HOW TO COMPLETE THIS TASK = Omit the pictures and return every entry exactly as written.

☆ ☆ ☆ ☆

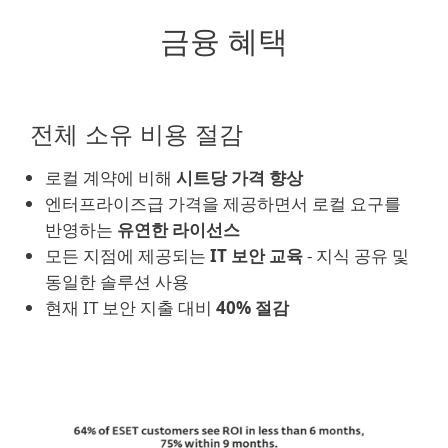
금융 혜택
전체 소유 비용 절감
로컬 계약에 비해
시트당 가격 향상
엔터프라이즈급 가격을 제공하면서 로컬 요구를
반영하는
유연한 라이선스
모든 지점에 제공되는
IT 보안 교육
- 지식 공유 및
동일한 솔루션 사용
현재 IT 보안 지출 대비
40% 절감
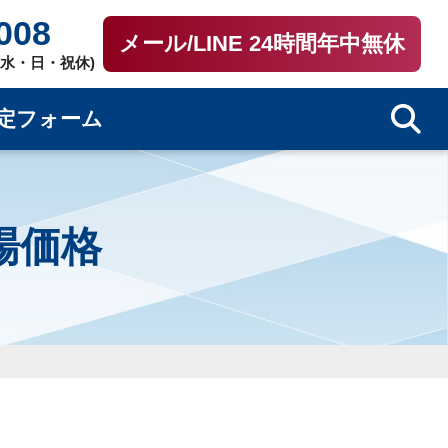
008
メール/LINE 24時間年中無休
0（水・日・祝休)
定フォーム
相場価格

☆ ☆ ☆ ☆

ANSWER TO THIS TASK =
금융 혜택
전체 소유 비용 절감
로컬 계약에 비해
시트당 가격 향상
엔터프라이즈급 가격을 제공하면서 로컬 요구를
반영하는
유연한 라이선스
모든 지점에 제공되는
IT 보안 교육
- 지식 공유 및
동일한 솔루션 사용
현재 IT 보안 지출 대비
40% 절감
008
メール/LINE 24時間年中無休
0（水・日・祝休)
定フォーム
相場価格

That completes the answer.